Elle s’explique à la fois :
A. par la volonté de puissance d’Alexandre qui veut affirmer qu’il est, en véritable tyran, seul maître à bord.
→ futur de l’indicatif « il restera ici » + 1ère personne du singulier (Reprise du pronom « j’aime Lorenzo, moi »)⇒ Il veut faire entendre que seule sa volonté compte et qu’il ne tiendra compte de rien d’autre que sa volonté propre.). Il affirme son autorité discrétionnaire, arbitraire.
→ Il ne cache même pas sa débauche. Champ lexical : « mon entremetteur », repris par « son entremise » (il insiste !), « ruffian », allusion à Bacchus.
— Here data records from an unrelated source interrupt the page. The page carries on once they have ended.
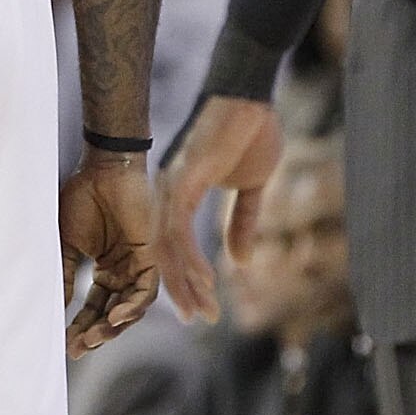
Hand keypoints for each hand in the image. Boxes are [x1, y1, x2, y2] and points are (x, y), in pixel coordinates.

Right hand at [57, 148, 159, 355]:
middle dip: (95, 334)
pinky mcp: (151, 256)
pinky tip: (114, 318)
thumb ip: (62, 275)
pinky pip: (146, 291)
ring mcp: (138, 265)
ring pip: (130, 308)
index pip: (94, 307)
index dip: (80, 327)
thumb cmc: (81, 198)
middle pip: (112, 314)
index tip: (66, 345)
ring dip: (113, 327)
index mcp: (105, 269)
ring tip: (92, 338)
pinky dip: (131, 307)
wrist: (101, 169)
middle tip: (77, 348)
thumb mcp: (65, 244)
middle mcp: (123, 271)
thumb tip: (52, 308)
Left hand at [154, 95, 281, 322]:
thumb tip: (240, 262)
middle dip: (181, 291)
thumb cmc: (251, 132)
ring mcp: (172, 186)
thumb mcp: (251, 186)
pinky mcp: (183, 179)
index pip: (172, 246)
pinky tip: (204, 280)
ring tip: (203, 309)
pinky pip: (178, 229)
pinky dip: (190, 258)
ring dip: (186, 282)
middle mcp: (168, 193)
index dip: (184, 279)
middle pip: (163, 253)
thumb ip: (243, 222)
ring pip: (166, 247)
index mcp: (179, 194)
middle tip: (199, 319)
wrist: (252, 95)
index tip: (199, 307)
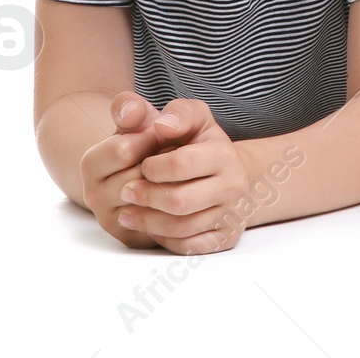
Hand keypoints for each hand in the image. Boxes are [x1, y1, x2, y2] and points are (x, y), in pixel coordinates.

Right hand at [78, 91, 169, 248]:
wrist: (154, 170)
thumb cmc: (150, 139)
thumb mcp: (143, 117)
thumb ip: (132, 108)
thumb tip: (134, 112)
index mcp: (90, 164)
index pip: (122, 151)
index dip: (149, 140)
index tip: (159, 137)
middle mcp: (94, 196)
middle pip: (138, 178)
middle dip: (164, 163)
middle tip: (173, 155)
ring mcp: (113, 220)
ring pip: (151, 203)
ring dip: (173, 183)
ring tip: (177, 172)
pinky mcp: (134, 238)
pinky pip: (161, 225)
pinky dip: (177, 207)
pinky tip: (180, 193)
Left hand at [117, 98, 256, 254]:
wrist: (231, 172)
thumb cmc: (200, 143)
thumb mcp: (192, 118)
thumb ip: (175, 112)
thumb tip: (162, 124)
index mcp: (224, 154)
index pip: (180, 164)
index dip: (153, 167)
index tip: (142, 164)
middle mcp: (234, 186)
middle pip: (179, 201)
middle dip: (145, 197)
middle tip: (126, 192)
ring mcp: (232, 214)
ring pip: (182, 228)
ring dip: (147, 222)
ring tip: (126, 213)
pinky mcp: (226, 237)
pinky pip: (189, 246)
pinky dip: (165, 239)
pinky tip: (150, 228)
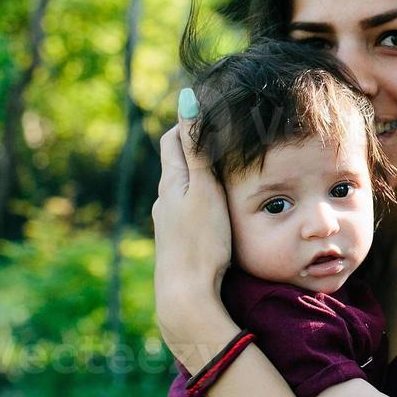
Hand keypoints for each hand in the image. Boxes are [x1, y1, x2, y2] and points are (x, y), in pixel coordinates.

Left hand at [152, 91, 233, 352]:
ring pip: (185, 188)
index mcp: (171, 182)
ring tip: (231, 172)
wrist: (187, 296)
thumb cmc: (201, 241)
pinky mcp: (179, 243)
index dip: (191, 121)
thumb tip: (188, 100)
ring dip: (203, 175)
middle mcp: (165, 200)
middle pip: (178, 162)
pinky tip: (221, 209)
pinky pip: (190, 209)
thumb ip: (198, 148)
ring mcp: (169, 223)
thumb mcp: (204, 189)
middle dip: (199, 147)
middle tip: (230, 139)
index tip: (217, 114)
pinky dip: (204, 199)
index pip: (173, 138)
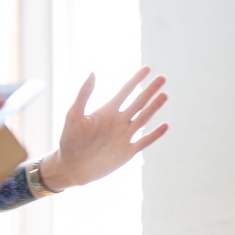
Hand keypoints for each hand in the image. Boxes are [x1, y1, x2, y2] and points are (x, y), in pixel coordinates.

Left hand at [40, 66, 168, 190]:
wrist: (71, 166)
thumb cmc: (69, 140)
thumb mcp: (73, 115)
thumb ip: (84, 94)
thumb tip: (92, 72)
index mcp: (106, 111)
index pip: (125, 91)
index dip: (136, 79)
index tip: (147, 68)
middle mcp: (118, 121)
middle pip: (138, 102)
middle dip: (150, 90)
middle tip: (162, 77)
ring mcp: (124, 136)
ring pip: (144, 118)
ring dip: (154, 107)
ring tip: (165, 94)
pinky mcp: (128, 152)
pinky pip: (145, 141)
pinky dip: (155, 134)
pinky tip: (164, 125)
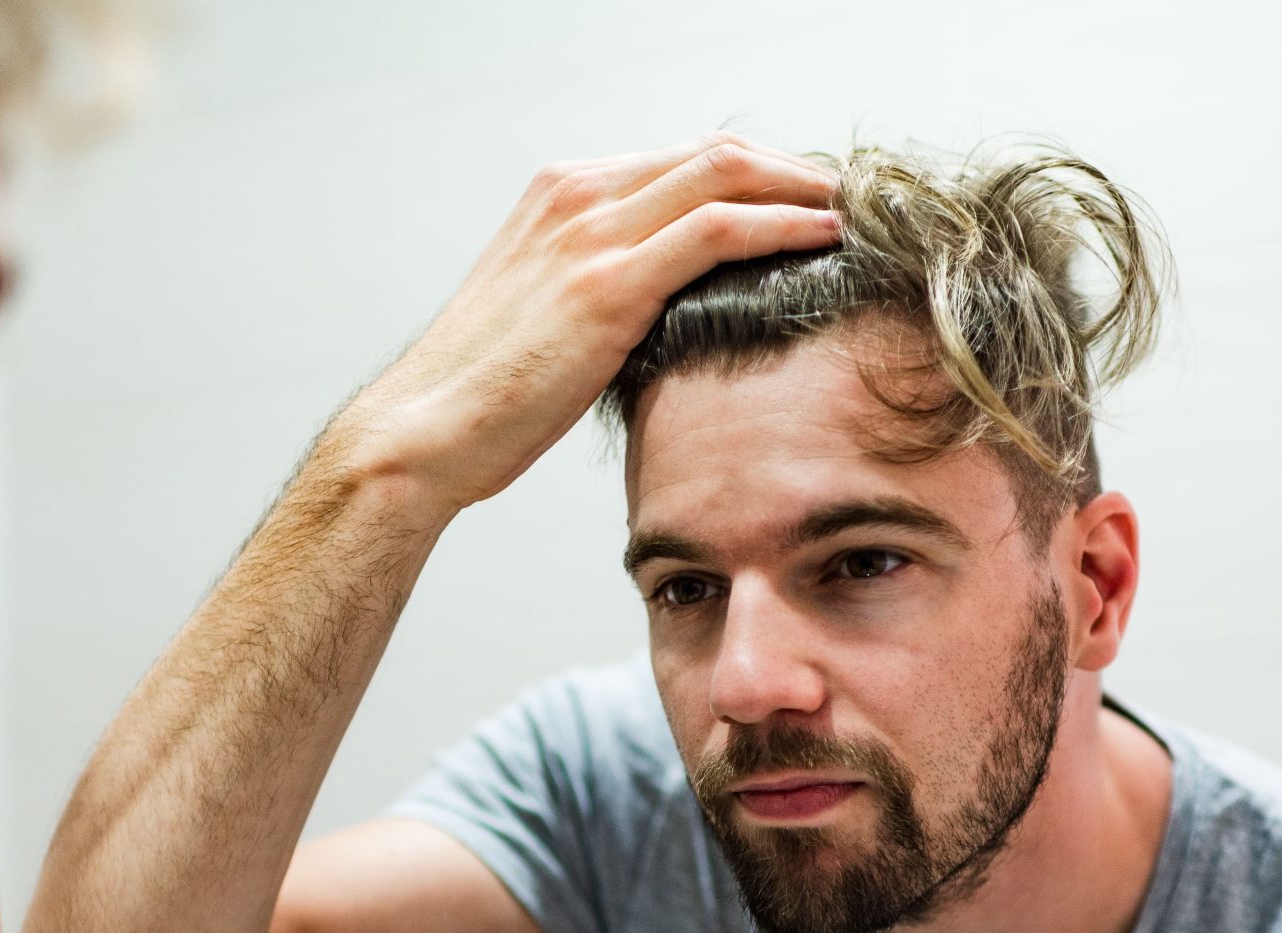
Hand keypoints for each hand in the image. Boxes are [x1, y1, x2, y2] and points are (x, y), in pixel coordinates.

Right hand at [336, 135, 840, 510]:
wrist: (425, 432)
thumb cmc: (485, 394)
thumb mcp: (547, 316)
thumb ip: (605, 288)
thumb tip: (671, 312)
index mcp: (561, 194)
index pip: (683, 160)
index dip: (758, 175)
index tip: (809, 204)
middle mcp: (577, 195)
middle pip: (715, 152)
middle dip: (793, 170)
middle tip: (850, 202)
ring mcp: (591, 233)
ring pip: (726, 173)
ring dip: (803, 188)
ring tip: (856, 215)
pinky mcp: (609, 283)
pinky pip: (719, 229)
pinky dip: (784, 224)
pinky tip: (825, 240)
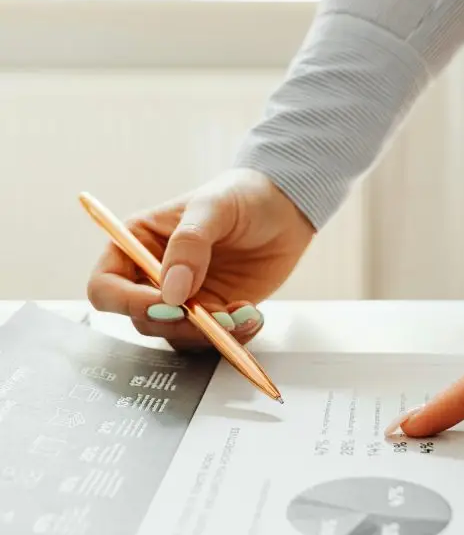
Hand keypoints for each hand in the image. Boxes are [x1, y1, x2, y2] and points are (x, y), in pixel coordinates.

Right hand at [87, 170, 313, 346]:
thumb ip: (189, 244)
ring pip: (175, 336)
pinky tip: (251, 316)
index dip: (128, 302)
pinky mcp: (212, 311)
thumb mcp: (213, 207)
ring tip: (241, 315)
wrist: (286, 208)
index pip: (106, 285)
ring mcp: (183, 297)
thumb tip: (171, 292)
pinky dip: (231, 337)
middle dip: (177, 324)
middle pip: (141, 319)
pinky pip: (210, 339)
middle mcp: (153, 275)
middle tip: (213, 316)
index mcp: (137, 243)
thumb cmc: (242, 195)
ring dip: (207, 334)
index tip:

B. par ses sentiments pour Lorenzo.
- Quel portrait Alexandre donne-t-il de Lorenzo ?
Il le décrit comme :
→ affaibli physiquement.
- Il n’est même pas un « ruffian » à part entière mais « l’ombre d’un ruffian énervé» (attention au sens d’ « énervé » ici : qui n’a pas de nerf, donc sans énergie ni force). Il reprend 2 fois ce terme « Non, non, je n’ai pas peur des ombres ».
- Les expressions « ce petit corps maigre », « ces yeux plombés », la métaphore « ce lendemain d’orgie ambulant », « ce visage morne, qui sourit quelquefois, mais qui n’a pas la force de rire » laissent imaginer l’usure du corps (réelle mais peut-être en partie feinte), une démarche traînante due aux débauches d’une nuit trop courte.
- sa faiblesse est associée à la féminité : « mains fluettes et maladives à peine assez fermes pour soutenir un éventail » → cela suggère une certaine ambiguïté dans leurs relations ( cf : « j’aime Lorenzo »). Cette dévalorisation physique n’est pas exempte de tendresse : c’est comme si Alexandre, l’homme viril, parlait d’une femme plus faible que lui mais qui a besoin de lui pour la défendre. L’accumulation des 5 groupes nominaux par lesquels Alexandre décrit Lorenzo (« ce petit corps maigre… ce visage morne ») fait sentir le plaisir qu’il éprouve à évoquer son apparence, qui le touche justement par sa faiblesse.